### Extract provided
This article will focus on divorce applications, whether you’re an Australian citizen or were married overseas.

Key Insights

  1. Individuals can apply for a divorce if they consider Australia their permanent home, are Australian citizens, or have lived in Australia for at least 12 months before applying.
  2. The primary document required for a divorce application is the marriage certificate. If there are children under 18, evidence of proper arrangements for their care is needed.
  3. Divorce applications can be solo (one party applies) or joint (both parties apply together). Solo applications require the applicant to serve divorce documents on the other party.
  4. The parties must submit an online application to the Federal Circuit and Family Court of Australia. They must pay a fee (unless eligible for a fee reduction) and potentially attend a court hearing.

Who is eligible to get divorced?

Under Australian law, you can apply for a divorce if you or your ex-partner regard Australia as your permanent home or if you are an Australian citizen by birth, descent, or grant of Australian citizenship. You may also apply if you’ve lived in Australia for at least 12 months immediately before filing your divorce application.

Australia has no-fault divorce. This means that your reason for divorcing is irrelevant. All that matters is that the marriage broke down with no prospect of reconciliation.

Separation requirements

The Court must be satisfied that you and your spouse have lived separately for at least 12 months. There must also be no likelihood of resuming married life. There’s no official process for establishing a separation date. However, a separation can be demonstrated in various ways, including:

  • Informing family and friends;
  • Informing government agencies such as Centrelink;
  • Living in separate residences;
  • Maintaining separate social circles;
  • Separating finances such as closing joint bank accounts.

Separation under one roof

The Court recognises that not everyone can live at a different residence. To account for this, it recognises the ability of couples to be “separated under one roof“. The most important thing is to demonstrate that you are living separate lives. The best way to do this is to fill out an affidavit describing how your separation works. Some factors the Court will consider include the following:

  • Sleeping in different bedrooms;
  • Cessation of all sexual contact;
  • Not eating meals together;
  • Splitting household chores.
######
### Task A
According to the extract on Australian divorce applications, what is the main document needed for a divorce application?
### Task B
Using the extract on Australian divorce applications, explain why the Court accepts that a couple can be "separated under one roof" and how a couple can best show this.
### Task C
Summarize the extract on Australian divorce applications in two sentences.
### Dataset section
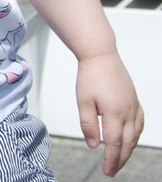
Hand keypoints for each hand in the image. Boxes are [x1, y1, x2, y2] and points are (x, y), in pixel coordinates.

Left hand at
######
### Exercise answer A
The marriage certificate.

### Exercise answer B
The Court accepts this because not everyone can live at a different residence. What matters most is showing that the spouses are living separate lives. The best way to do that is to fill out an affidavit describing how the separation works.

### Exercise answer C
People can apply for a divorce in Australia if they regard Australia as their permanent home, are Australian citizens, or have lived there for at least 12 months before applying, and because divorce is no-fault, the only question is whether the marriage has broken down with no prospect of reconciliation. The Court must be satisfied that the spouses have lived separately for at least 12 months, which can be shown in several ways, including while they still live under the same roof.